В жизни торжество справедливости – большая редкость. Но все-таки просветы случаются. Примером и доказательством тому – выход этой книжки. Я рад за ее автора, надеюсь, что и читателям – большим и маленьким – “Бестиарий” будет в радость. Словом, мои поздравления!
2005
Советский гамлет
Когда мы в середине 80-х познакомились с Денисом Новиковым, он был совсем юнцом – долговязым, веселым, любезным и приветливым, смахивающим обликом и повадкой на симпатягу белогвардейца из какого-нибудь советского фильма с претензией. К концу знакомства это был изможденный – кожа да кости, по-стариковски мнительный человек, с недужным задором рвущий одну за другой человеческие связи; казалось, он руководствуется логикой “чем хуже, тем лучше”. Теперь он легко вписывался в вереницу проклятых поэтов – и умер в бедности, на чужбине, в хрестоматийные тридцать семь лет.

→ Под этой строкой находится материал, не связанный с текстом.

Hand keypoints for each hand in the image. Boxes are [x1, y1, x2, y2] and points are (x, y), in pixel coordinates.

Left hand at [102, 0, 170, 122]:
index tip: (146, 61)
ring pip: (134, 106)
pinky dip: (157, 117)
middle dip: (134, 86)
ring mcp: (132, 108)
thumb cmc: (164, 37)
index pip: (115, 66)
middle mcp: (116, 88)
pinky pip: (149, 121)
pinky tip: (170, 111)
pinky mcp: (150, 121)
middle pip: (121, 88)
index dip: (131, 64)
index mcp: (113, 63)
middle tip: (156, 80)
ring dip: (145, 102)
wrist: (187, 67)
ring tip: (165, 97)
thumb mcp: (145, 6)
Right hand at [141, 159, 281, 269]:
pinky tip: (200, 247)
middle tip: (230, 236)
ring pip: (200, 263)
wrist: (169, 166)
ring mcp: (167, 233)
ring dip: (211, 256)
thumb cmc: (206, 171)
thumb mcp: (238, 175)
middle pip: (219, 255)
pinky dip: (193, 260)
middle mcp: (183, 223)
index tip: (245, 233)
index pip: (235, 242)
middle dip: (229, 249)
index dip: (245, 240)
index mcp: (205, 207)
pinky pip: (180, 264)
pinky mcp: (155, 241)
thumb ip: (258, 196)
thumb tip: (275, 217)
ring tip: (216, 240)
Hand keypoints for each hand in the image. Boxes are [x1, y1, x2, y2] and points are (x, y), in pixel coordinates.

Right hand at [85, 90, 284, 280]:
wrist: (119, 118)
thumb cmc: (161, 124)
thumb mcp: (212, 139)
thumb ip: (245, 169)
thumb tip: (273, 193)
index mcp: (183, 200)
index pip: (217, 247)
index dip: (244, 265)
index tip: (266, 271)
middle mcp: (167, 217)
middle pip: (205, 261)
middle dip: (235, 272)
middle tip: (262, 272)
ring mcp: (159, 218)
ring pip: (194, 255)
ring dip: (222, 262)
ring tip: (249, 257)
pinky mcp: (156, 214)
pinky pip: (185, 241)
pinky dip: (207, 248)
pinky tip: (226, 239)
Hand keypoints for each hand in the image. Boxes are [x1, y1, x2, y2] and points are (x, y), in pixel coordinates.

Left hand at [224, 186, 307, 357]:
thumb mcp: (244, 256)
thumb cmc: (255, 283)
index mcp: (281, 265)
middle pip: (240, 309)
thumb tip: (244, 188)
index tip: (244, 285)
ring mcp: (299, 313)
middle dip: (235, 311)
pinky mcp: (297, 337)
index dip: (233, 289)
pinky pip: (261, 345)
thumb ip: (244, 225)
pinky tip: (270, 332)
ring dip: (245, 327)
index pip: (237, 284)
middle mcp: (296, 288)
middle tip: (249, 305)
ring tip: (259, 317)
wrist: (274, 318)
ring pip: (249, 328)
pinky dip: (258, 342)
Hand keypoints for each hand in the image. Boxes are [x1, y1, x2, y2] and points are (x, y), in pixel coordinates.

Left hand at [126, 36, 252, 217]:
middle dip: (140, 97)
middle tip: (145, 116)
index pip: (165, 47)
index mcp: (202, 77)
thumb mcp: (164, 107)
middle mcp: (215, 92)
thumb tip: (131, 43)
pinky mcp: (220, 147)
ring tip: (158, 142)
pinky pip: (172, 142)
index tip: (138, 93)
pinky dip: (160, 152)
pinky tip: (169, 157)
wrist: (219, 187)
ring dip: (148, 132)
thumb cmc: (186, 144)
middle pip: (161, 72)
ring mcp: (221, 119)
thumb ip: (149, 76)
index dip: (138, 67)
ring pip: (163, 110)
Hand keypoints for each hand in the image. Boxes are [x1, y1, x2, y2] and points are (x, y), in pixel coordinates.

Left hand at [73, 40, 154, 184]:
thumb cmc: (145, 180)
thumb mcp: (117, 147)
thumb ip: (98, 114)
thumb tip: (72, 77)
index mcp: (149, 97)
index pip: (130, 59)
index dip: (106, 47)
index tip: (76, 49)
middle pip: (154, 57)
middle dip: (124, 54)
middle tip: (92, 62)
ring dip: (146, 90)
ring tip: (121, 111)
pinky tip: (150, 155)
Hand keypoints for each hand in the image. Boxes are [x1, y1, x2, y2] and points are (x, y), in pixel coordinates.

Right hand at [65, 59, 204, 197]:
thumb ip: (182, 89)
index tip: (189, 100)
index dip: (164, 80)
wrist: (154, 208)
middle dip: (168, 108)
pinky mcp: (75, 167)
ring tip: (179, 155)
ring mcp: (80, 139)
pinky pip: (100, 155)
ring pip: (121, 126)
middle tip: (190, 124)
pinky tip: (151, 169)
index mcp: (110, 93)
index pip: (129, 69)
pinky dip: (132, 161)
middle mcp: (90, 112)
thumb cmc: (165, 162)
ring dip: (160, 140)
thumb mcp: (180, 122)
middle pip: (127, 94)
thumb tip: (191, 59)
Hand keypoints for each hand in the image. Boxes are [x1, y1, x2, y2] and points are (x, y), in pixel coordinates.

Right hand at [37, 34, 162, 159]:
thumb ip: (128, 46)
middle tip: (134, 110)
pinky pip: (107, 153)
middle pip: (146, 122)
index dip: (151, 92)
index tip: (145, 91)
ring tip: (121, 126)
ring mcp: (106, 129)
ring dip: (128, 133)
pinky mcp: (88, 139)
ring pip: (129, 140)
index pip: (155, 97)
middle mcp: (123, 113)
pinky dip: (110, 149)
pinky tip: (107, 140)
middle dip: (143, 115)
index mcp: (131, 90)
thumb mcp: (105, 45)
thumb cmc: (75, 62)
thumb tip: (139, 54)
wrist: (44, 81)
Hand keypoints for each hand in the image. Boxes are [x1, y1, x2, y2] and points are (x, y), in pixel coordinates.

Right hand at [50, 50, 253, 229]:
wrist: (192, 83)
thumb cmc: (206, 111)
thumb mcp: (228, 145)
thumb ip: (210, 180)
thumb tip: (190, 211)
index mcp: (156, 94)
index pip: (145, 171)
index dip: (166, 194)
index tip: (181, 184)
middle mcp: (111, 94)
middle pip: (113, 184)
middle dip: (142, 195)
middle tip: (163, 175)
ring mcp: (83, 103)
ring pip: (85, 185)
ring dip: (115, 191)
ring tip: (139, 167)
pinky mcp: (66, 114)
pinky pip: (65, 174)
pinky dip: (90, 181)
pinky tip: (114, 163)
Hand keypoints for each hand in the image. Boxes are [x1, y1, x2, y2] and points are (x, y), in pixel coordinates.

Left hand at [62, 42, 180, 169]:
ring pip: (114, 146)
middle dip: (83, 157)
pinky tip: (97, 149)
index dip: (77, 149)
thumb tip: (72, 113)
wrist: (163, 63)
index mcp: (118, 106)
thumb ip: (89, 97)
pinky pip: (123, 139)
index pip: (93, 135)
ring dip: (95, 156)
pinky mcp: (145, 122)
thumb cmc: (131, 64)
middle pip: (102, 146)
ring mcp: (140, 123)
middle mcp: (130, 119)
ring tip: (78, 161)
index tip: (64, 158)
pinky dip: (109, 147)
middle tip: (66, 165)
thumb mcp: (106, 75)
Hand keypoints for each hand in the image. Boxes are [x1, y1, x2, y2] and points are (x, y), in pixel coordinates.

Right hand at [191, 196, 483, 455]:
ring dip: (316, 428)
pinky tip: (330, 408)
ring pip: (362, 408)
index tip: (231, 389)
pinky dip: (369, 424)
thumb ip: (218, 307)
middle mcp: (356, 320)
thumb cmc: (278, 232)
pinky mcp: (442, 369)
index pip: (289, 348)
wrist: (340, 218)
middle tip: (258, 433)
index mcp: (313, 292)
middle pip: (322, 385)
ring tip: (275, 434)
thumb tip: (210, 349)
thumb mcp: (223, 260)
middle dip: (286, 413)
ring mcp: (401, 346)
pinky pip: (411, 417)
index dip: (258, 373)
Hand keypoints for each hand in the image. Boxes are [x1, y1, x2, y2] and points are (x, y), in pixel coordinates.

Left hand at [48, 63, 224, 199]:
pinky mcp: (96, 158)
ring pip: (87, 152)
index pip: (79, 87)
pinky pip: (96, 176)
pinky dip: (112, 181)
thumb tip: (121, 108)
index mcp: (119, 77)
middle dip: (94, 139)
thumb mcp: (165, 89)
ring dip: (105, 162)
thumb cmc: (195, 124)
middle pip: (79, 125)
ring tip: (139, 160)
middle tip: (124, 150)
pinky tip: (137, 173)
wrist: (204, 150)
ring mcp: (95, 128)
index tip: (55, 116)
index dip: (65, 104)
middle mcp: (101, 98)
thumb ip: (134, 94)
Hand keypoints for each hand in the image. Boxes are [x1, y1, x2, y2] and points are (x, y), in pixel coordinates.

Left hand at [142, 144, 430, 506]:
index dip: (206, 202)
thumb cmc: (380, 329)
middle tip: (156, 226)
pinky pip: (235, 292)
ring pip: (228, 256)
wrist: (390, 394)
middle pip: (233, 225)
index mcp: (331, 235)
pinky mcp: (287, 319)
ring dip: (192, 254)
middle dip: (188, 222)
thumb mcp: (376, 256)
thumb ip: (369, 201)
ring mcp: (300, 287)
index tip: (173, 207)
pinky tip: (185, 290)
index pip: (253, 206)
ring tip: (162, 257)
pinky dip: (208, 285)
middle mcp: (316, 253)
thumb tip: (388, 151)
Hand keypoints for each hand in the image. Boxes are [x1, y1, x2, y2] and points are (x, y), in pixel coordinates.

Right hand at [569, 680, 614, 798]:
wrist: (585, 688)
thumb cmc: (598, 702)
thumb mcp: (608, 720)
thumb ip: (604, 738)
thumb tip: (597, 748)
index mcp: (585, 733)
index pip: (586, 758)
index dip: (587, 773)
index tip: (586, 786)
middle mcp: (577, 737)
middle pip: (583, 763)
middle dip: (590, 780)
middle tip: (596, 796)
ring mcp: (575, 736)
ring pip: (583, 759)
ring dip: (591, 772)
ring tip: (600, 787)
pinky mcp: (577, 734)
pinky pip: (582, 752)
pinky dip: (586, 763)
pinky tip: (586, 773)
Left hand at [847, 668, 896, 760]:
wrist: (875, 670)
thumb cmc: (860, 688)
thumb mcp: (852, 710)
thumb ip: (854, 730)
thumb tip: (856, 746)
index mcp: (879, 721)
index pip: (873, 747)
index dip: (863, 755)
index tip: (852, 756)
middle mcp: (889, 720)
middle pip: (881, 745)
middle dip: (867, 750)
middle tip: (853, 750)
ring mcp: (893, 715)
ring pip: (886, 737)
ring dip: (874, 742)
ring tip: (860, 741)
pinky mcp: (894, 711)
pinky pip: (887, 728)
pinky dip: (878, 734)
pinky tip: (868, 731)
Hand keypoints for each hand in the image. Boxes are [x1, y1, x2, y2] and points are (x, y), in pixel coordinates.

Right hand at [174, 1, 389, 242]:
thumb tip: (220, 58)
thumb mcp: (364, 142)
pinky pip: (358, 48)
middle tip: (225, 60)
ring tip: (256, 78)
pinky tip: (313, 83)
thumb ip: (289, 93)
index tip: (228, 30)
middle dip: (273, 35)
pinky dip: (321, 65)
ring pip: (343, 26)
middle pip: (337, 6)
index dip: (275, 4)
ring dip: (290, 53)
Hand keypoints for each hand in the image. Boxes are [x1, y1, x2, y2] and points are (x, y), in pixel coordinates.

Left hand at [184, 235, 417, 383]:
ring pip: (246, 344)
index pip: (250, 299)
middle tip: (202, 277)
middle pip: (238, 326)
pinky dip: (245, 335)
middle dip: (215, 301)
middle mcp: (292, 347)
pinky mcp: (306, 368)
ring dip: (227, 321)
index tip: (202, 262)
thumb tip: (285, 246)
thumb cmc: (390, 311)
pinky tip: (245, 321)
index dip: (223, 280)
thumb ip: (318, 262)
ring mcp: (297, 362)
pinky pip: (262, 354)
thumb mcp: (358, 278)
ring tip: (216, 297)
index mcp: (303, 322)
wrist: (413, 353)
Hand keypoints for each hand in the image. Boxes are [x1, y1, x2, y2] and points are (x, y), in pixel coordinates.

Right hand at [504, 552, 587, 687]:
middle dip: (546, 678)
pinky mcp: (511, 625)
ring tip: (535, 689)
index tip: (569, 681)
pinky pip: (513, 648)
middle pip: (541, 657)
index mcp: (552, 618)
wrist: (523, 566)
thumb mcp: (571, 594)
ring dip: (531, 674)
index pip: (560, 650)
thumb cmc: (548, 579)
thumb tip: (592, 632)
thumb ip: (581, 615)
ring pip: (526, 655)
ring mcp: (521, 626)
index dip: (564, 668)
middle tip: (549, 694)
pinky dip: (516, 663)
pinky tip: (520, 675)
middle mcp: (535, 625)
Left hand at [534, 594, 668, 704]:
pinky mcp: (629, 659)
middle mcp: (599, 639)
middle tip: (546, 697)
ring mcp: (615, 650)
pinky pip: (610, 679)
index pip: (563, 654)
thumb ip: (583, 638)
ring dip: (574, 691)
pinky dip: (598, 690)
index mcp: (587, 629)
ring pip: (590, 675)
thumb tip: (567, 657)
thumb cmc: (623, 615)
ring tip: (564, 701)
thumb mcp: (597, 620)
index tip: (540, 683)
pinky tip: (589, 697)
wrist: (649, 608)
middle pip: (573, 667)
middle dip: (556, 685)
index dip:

Жизнь его на первых порах складывалась на редкость удачливо – Новиков и сам писал об этом: “Знаешь, пока все носились со мною…” Я впервые услыхал его имя от приятельницы: летом, году в 1980–1981-м, она работала пионервожатой, и лирик-подросток из старшего отряда произвел на нее сильное впечатление. Старшеклассником, насколько я знаю, он попал в круг взрослых поэтов, сотрудничавших с журналом “Юность”, был замечен самим Евгением Евтушенко, изредка публиковался. Потом подружился с Тимуром Кибировым, который ввел его в круг поэтов неофициальных. Если память меня не подводит, в первой половине 90-х Новиков по личным обстоятельствам на год уехал в Англию, где достаточно коротко сошелся с Иосифом Бродским. На посторонний взгляд – очень успешная биография…
Но за время его отсутствия – по странному и роковому для Новикова совпадению – и он сам в дальних краях, и его родина получили тяжелейшие душевные травмы, как говорится несовместимые с жизнью, во всяком случае с прежней. Обе трагедии – большая, геополитическая, и “маленькая”, личная, – как-то слились воедино в восприятии Дениса Новикова. Таким “замещением”, вероятно, и объясняется его непримиримая вражда со всеми отечественными происшествиями и новшествами рубежа веков. “Ненавижу”, – говорит он без обиняков. Иногда, по-моему, справедливо, иногда – нет. Словом, “век вывихнул сустав”.